According to the report, downsizers are mobile with nearly half moving to new neighbourhoods while the main reasons for downsizing include lifestyle, financial and reduced maintenance burden.

Lead report author Dr Amity James from Curtin’s School of Economics, Finance and Property said the research saw downsizing as not about moving to a lower value dwelling with a reduced number of bedrooms and on a smaller land area, but about moving to a dwelling that is appropriate for a household at a later stage of life.

“While downsizing may include a reduction in dwelling size, to older Australians it points to a housing aspiration where the internal and outdoors spaces are manageable, and represents a financial benefit,” Dr James said.

“Australian governments typically see downsizing, or rightsizing, as a way to use housing stock more efficiently, with downsizers reducing the number of bedrooms in their dwelling freeing up larger dwellings.

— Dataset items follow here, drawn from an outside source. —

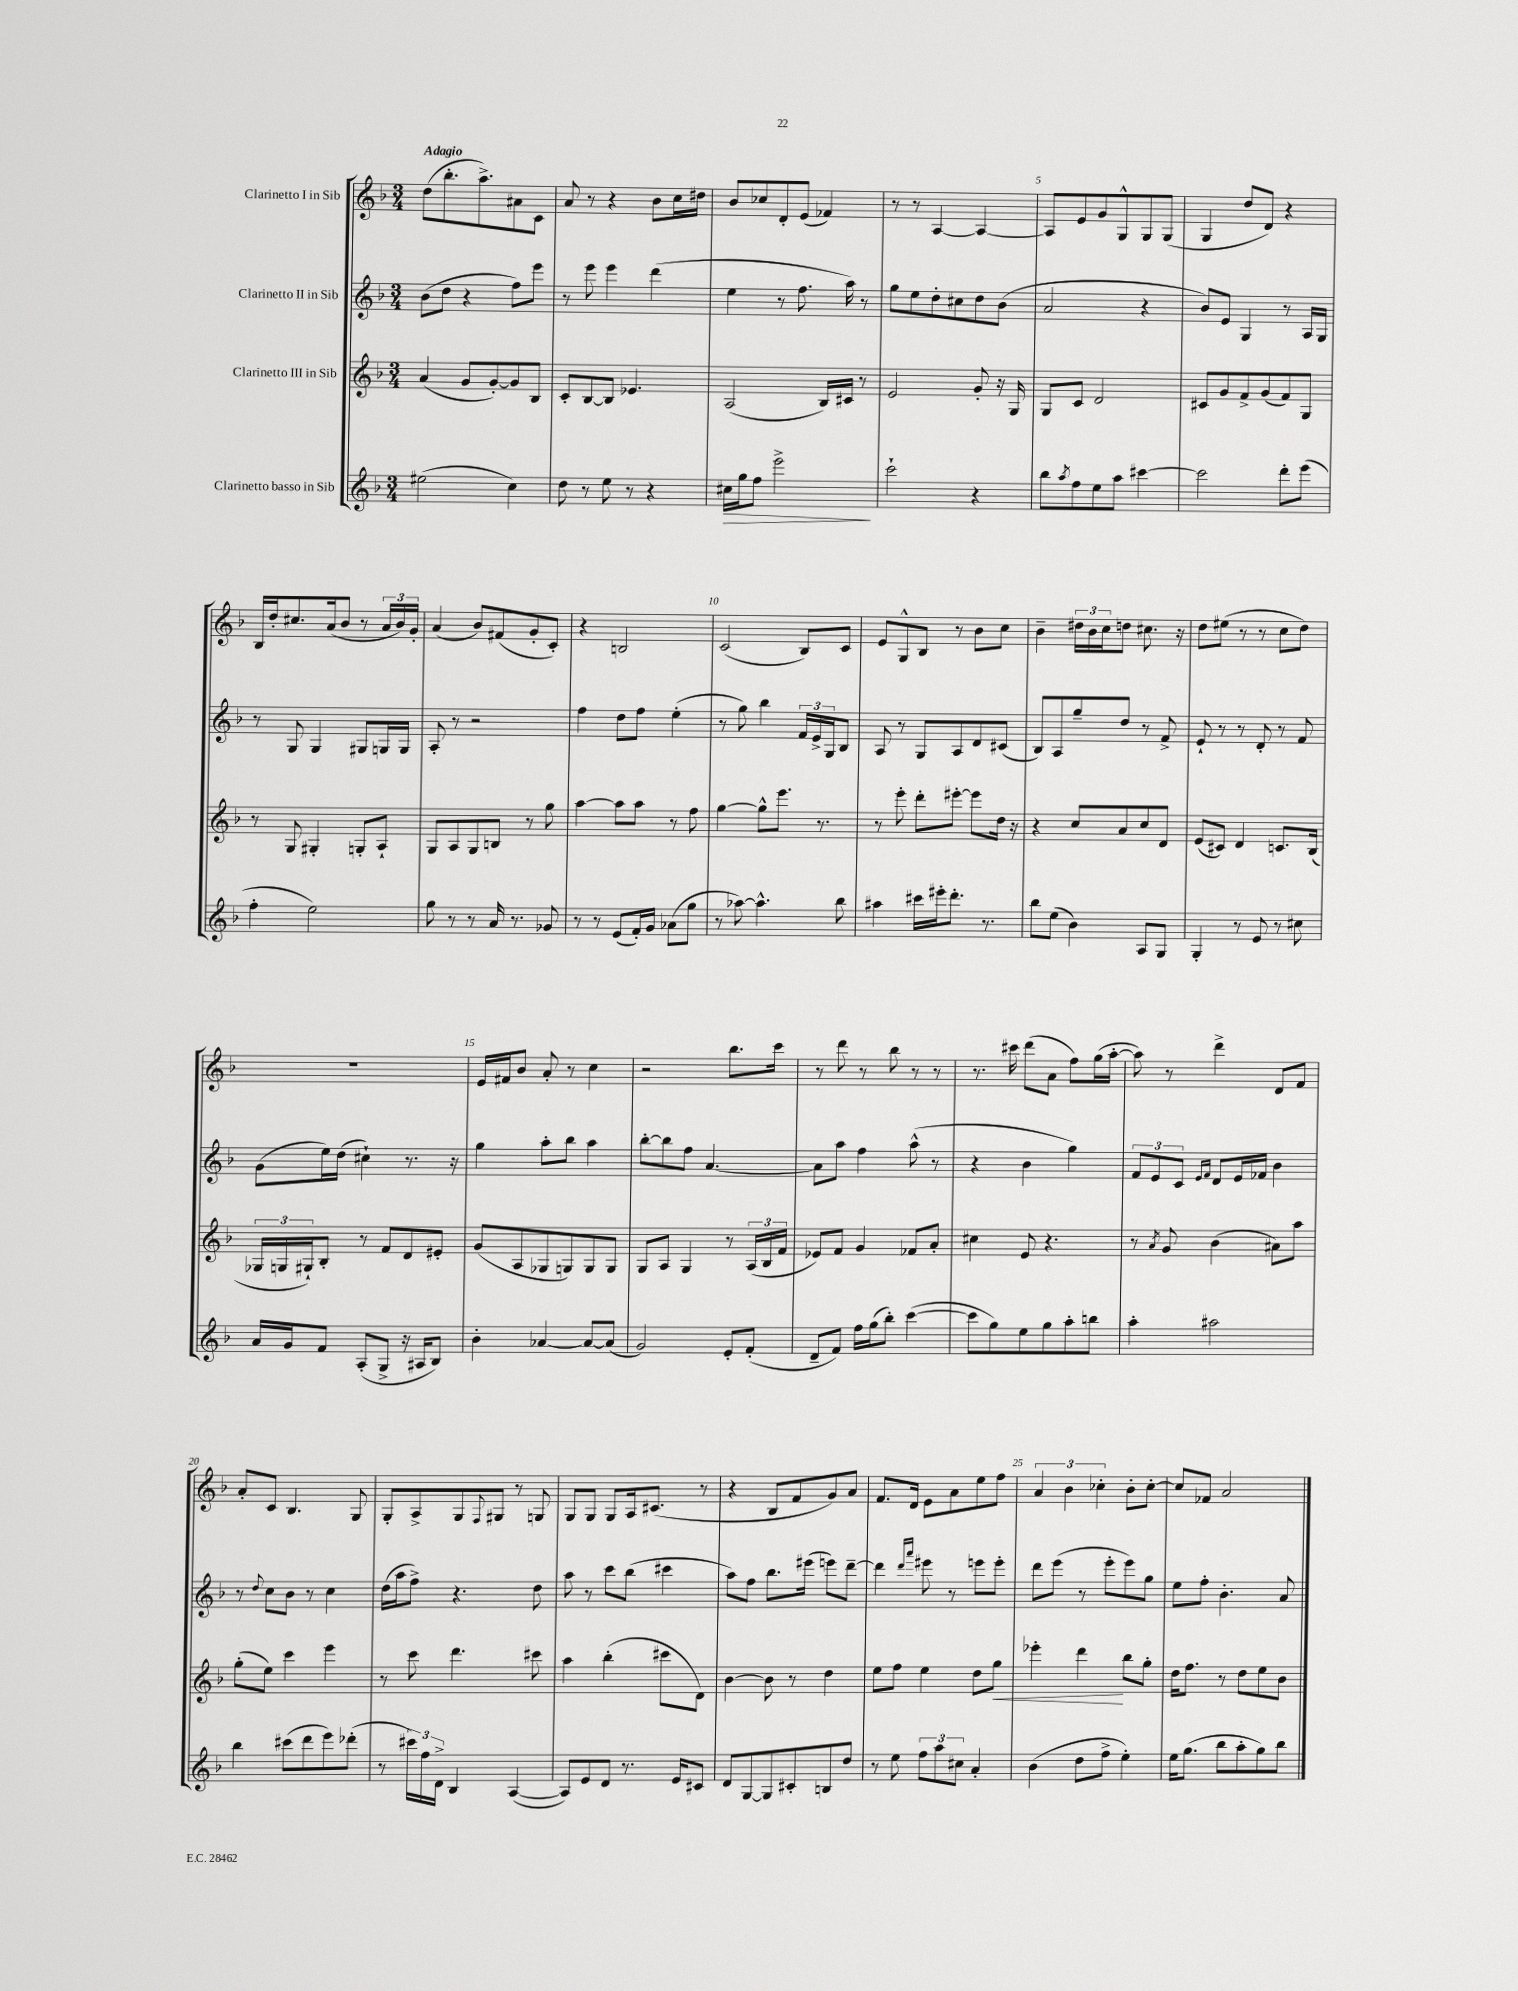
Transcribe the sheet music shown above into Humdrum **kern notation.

**kern	**dynam	**kern	**dynam	**kern	**kern
*part4	*part4	*part3	*part3	*part2	*part1
*staff4	*staff4	*staff3	*staff3	*staff2	*staff1
*I"Clarinetto basso in Sib	*	*I"Clarinetto III in Sib	*	*I"Clarinetto II in Sib	*I"Clarinetto I in Sib
*clefG2	*	*clefG2	*	*clefG2	*clefG2
*k[b-]	*	*k[b-]	*	*k[b-]	*k[b-]
*M3/4	*	*M3/4	*	*M3/4	*M3/4
=1	=1	=1	=1	=1	=1
!	!	!	!	!	!LO:TX:a:B:t=Adagio
(2ee#X\	.	(4a/	.	(8b-\L	(8dd\L
.	.	.	.	8dd\J	8.bb-'\
.	.	8g/L	.	4r	.
.	.	.	.	.	8.aa^\)
.	.	[8g'/)	.	.	.
4cc\)	.	8g/]	.	8ff\L)	8a#X\
.	.	8B-/J	.	8eee\J	8c\J
=2	=2	=2	=2	=2	=2
8dd\	.	8c'/L	.	8r	8a/
8r	.	[8B-/	.	8eee\	8r
8ee\	.	8B-/J]	.	4eee\	4r
8r	.	4.e-X/	.	.	.
4r	.	.	.	(4ddd\	8b-\L
.	.	.	.	.	16cc\L
.	.	.	.	.	16dd#X\JJ
=3	=3	=3	=3	=3	=3
!	!LO:HP:b	!	!	!	!
16cc#X\LL	>	(2A/	.	4ee\	8b-/L
16gg\J	.	.	.	.	.
8ff\J	.	.	.	.	8cc-X/
2eee^\	.	.	.	8r	8d'/
.	.	.	.	8.ff\	(8e/J
.	.	16B-/LL)	.	.	4f-X/)
.	.	16c#X/JJ	.	16aa\)	.
.	.	8r	.	8r	.
.	]	.	.	.	.
=4	=4	=4	=4	=4	=4
2ccc`\	.	2e/	.	8gg\L	8r
.	.	.	.	8ee\	8r
.	.	.	.	8dd'\	[4A/
.	.	.	.	8cc#X\	.
4r	.	8g'/	.	8dd\	4A/_
.	.	16r	.	(8b-\J	.
.	.	16G/	.	.	.
=5	=5	=5	=5	=5	=5
8bb-\L	.	8G/L	.	2a/	8A/L]
8qaa/	.	.	.	.	.
8ff\	.	8c/J	.	.	8e/
8ee\	.	2d/	.	.	8g/
8aa\J	.	.	.	.	8G^^/
[4ccc#X\	.	.	.	4r	8G/
.	.	.	.	.	(8G/J
=6	=6	=6	=6	=6	=6
2ccc#\]	.	8c#X/L	.	8b-/L)	4G/
.	.	8g/	.	8e/J	.
.	.	8f^/	.	4G/	8dd/L
.	.	(8g/	.	.	8d/J)
8ddd'\L	.	8f/)	.	8r	4r
(8eee\J	.	8G/J	.	16A/LL	.
.	.	.	.	16G/JJ	.
!!LO:LB:g=z
=7	=7	=7	=7	=7	=7
4ff'\	.	8r	.	8r	16B-/LL
.	.	.	.	.	16dd'/J
.	.	8G/	.	8G/	8.cc#X/
2ee\)	.	4G#X'/	.	4G/	.
.	.	.	.	.	(16a/k
.	.	.	.	.	8b-/J
.	.	8Gn'/L	.	8G#X/L	8r
.	.	8A`/J	.	16Gn/L	24a/LL
.	.	.	.	.	24b-/)
.	.	.	.	16G/JJ	.
.	.	.	.	.	24g'/JJ
=8	=8	=8	=8	=8	=8
8gg\	.	8G/L	.	8A'/	(4a/
8r	.	8A/	.	8r	.
8r	.	8G/	.	2r	8b-/L)
16a/	.	8Bn/J	.	.	(8f#X/
8.r	.	.	.	.	.
.	.	8r	.	.	8g'/
8g-X/	.	8gg\	.	.	8c'/J)
=9	=9	=9	=9	=9	=9
8r	.	[4aa\	.	4ff\	4r
8r	.	.	.	.	.
(8e/L	.	8aa\L]	.	8dd\L	2Bn/
16f'/L)	.	8aa\J	.	8ff\J	.
16g/JJ	.	.	.	.	.
(8a-X\L	.	8r	.	(4ee'\	.
8gg\J	.	8ff\	.	.	.
=10	=10	=10	=10	=10	=10
8r	.	[4gg\	.	8r	(2c/
[8aa-X\)	.	.	.	8gg\)	.
4.aa-^^\]	.	8gg^^\L]	.	4bb-\	.
.	.	8.eee\J	.	.	.
.	.	.	.	24f/LL	8B-/L)
.	.	.	.	24e^/	.
.	.	8.r	.	.	.
.	.	.	.	24G/J	.
8bb-\	.	.	.	8B-/J	8c/J
=11	=11	=11	=11	=11	=11
4aa#X\	.	8r	.	8A/	8e/L
.	.	8eee'\	.	8r	8G^^/
16ccc#X\LL	.	8ddd'\L	.	8G/L	8B-/J
16eee#X'\J	.	.	.	.	.
8.ddd'\J	.	[8eee#X'\J	.	8A/	8r
.	.	8eee#\L]	.	8d/	8b-\L
8.r	.	.	.	.	.
.	.	16dd\Jk	.	(8c#X/J	8cc\J
.	.	16r	.	.	.
=12	=12	=12	=12	=12	=12
8bb-\L	.	4r	.	8B-/L)	4b-~\
(8ee\J	.	.	.	8A/	.
4b-\)	.	8cc/L	.	8gg~/	24dd#X\LL
.	.	.	.	.	24b-\
.	.	.	.	.	24cc\J
.	.	8a/	.	8dd/J	8ddn\J
8A/L	.	8cc/	.	8r	8.cc#X\
8G/J	.	8d/J	.	8f^/	.
.	.	.	.	.	16r
=13	=13	=13	=13	=13	=13
4G'/	.	(8e/L	.	8e`/	8dd\L
.	.	8c#X/J)	.	8r	(8ee#X\J
8r	.	4d/	.	8r	8r
8e/	.	.	.	8d'/	8r
8r	.	8.cn/L	.	8r	8cc\L
8cc#X\	.	.	.	8f/	8dd\J)
.	.	(16B-/Jk	.	.	.
!!LO:LB:g=z
=14	=14	=14	=14	=14	=14
16a/LL	.	24G-X/LL	.	(8g\L	2.r
.	.	24Gn/	.	.	.
16g/J	.	.	.	.	.
.	.	24G#X`/J)	.	.	.
8f/J	.	8B-'/J	.	16ee\L)	.
.	.	.	.	(16dd\JJ	.
(8A'/L	.	8r	.	4cc#X`\)	.
8G^/J	.	8f/L	.	.	.
16r	.	8d/	.	8.r	.
16A#X/KL	.	.	.	.	.
8B-/J)	.	8e#X'/J	.	.	.
.	.	.	.	16r	.
=15	=15	=15	=15	=15	=15
4b-'\	.	(8g/L	.	4gg\	16e/LL
.	.	.	.	.	16f#X/J
.	.	8A/	.	.	8b-/J
[4a-X/	.	8G-X/	.	8aa'\L	8a'/
.	.	8Gn/)	.	8bb-\J	8r
8a-/L_	.	8G/	.	4aa\	4cc\
(8a-/J]	.	8G/J	.	.	.
=16	=16	=16	=16	=16	=16
2g/)	.	8G/L	.	[8bb-'\L	2r
.	.	8A/J	.	8bb-\]	.
.	.	4G/	.	8ff\J	.
.	.	.	.	[4.a/	.
8e'/L	.	8r	.	.	8.bb-\L
(8f'/J	.	(24A/LL	.	.	.
.	.	24B-/	.	.	.
.	.	.	.	.	16ccc\Jk
.	.	24f/JJ	.	.	.
=17	=17	=17	=17	=17	=17
8d~/L	.	8e-X/L)	.	8a\L]	8r
8f/J)	.	8f/J	.	8aa\J	8ddd\
16ff\LL	.	4g/	.	4ff\	8r
(16gg\J	.	.	.	.	.
8bb-'\J)	.	.	.	.	8bb-\
([4ccc\	.	8f-X/L	.	(8aa^^\	8r
.	.	8a'/J	.	8r	8r
=18	=18	=18	=18	=18	=18
8ccc\L]	.	4cc#X\	.	4r	8.r
8gg\)	.	.	.	.	.
.	.	.	.	.	16ccc#X\
8ee\	.	8e/	.	4b-\	(8ddd\L
8gg\	.	4.r	.	.	8a\J
8aa'\	.	.	.	4gg\)	8ff\L)
8bbn\J	.	.	.	.	(16gg\L
.	.	.	.	.	[16aa'\JJ
=19	=19	=19	=19	=19	=19
4aa'\	.	8r	.	12f/L	8aa\])
.	.	.	.	12e/	.
.	.	8qa/	.	.	.
.	.	8g/	.	.	8r
.	.	.	.	12c/J	.
.	.	.	.	16qqe/LL	.
.	.	.	.	16qqf/JJ	.
2aa#X\	.	(4b-\	.	8d/L	4ddd^\
.	.	.	.	16e/L	.
.	.	.	.	16f-X/JJ	.
.	.	8a#X\L)	.	4b-\	8d/L
.	.	8aa\J	.	.	8f/J
!!LO:LB:g=z
=20	=20	=20	=20	=20	=20
4bb-\	.	(8gg'\L	.	8r	8a'/L
.	.	.	.	8qqdd/	.
.	.	8ee\J)	.	8cc\L	8c/J
(8ccc#X\L	.	4ccc\	.	8b-\J	4.B-/
8ddd\	.	.	.	8r	.
8eee\)	.	4eee\	.	4cc\	.
(8ddd-X'\J	.	.	.	.	8G/
=21	=21	=21	=21	=21	=21
8r	.	8r	.	(16dd\LL	8G'/L
.	.	.	.	16aa\J	.
24ccc#X\LL)	.	8ccc\	.	8ff^\J)	8A^/
24ff\	.	.	.	.	.
24d^\JJ	.	.	.	.	.
4B-/	.	4.ddd\	.	4.r	8G/
.	.	.	.	.	8qqF/
.	.	.	.	.	8G#X/J
([4A/	.	.	.	.	8r
.	.	8ccc#X\	.	8dd\	8Gn/
=22	=22	=22	=22	=22	=22
8A/L])	.	4aa\	.	8aa\	8G/L
8e/	.	.	.	8r	8G/J
8d/J	.	(4bb-'\	.	8ccc\L	8G/L
8.r	.	.	.	(8bb-\J	16A/k
.	.	.	.	.	(8.c#X/J
.	.	8ccc#X\L	.	4ccc#X\	.
16e/KL	.	.	.	.	.
8c#X/J	.	8d\J)	.	.	8r
=23	=23	=23	=23	=23	=23
8d/L	.	[4b-\	.	8aa\L)	4r
[8G/	.	.	.	8ff\J	.
8G/]	.	8b-\]	.	8.bb-\L	8B-/L
8c#X'/	.	8r	.	.	8f/
.	.	.	.	(16eee#X\Jk	.
8Bn/	.	4dd\	.	8eeen\L)	8g/)
8dd/J	.	.	.	[8ddd~\J	8a/J
=24	=24	=24	=24	=24	=24
8r	.	8ee\L	.	4ddd\]	8.f/L
8ee\	.	8ff\J	.	.	.
.	.	.	.	.	16d/Jk
.	.	.	.	16qqddd/LL	.
.	.	.	.	16qqaaa/JJ	.
12ff\L	.	4ee\	.	8eee#X\	8e\L
12aa\	.	.	.	.	.
.	.	.	.	8r	8a\
12cc#X\J	.	.	.	.	.
4a'/	.	8dd\L	.	8eeen\L	8ee\
!	!	!	!LO:HP:b	!	!
.	.	8gg\J	<	8eee'\J	8ff\J
=25	=25	=25	=25	=25	=25
(4b-\	.	4eee-X'\	.	8ddd\L	6a/
.	.	.	.	(8eee\J	.
.	.	.	.	.	6b-\
8dd\L	.	4ddd\	.	8r	.
.	.	.	.	.	6cc-X'\
8ff^\J	.	.	.	8eee'\L	.
4ee'\)	.	8bb-\L	[	8eee\)	8b-'\L
.	.	8gg'\J	.	8gg\J	[8cc-'\J
=26	=26	=26	=26	=26	=26
16ee\KL	.	16dd\KL	.	8ee\L	8cc-/L]
(8.gg\J	.	8.ff\J	.	.	.
.	.	.	.	8ff'\J	8f-X/J
8bb-\L	.	8r	.	4.b-'\	2a/
8aa'\	.	8dd\L	.	.	.
8gg\)	.	8ee\	.	.	.
8bb-\J	.	8b-\J	.	8a/	.
==	==	==	==	==	==
*-	*-	*-	*-	*-	*-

“However, most downsizers still want space and regard spare bedrooms as necessary in a dwelling.”

Based on the ABS definition of spare bedrooms, which compares usual residents and the number of bedrooms, the AHURI research reveals that, just under two thirds (66 per cent) of older Australians who had downsized still have at least one extra bedroom, as do 73 per cent of older Australians who hadn’t downsized.

The most common uses for spare bedrooms are as a room for guests, a home office and as somewhere for children and grandchildren to stay.

Dr James said as there are huge costs for governments when older Australians move into residential aged care; ensuring affordable, accessible and adaptable housing options for downsizers so they can ‘age in place’ safely is a key policy concern of governments.

“Among those who had downsized, only 22 per cent remained in the same neighbourhood as their original dwelling,” Dr James said.

Other key findings include:

  • 26 per cent of the 2422 older Australians (aged 55 and over) surveyed for this research had downsized, although another 29 per cent indicated they might consider doing so.
  • 40 per cent of these households said they would likely move if there were suitable housing in their preferred locations.
  • There was a large variation in the availability of established dwellings that suit the size and tenure aspirations of older Australians.
  • In the three states studied as part of the research, South Australia, Western Australia and NSW, the top five local government areas in each state with the greatest proportion of older households were all in regional areas, had very little housing diversity.
  • The research proposes incentives for developers to deliver a diverse range of housing options suitable for older Australians, including medium-density housing products, rather than higher-density apartment developments, which are not preferred by most.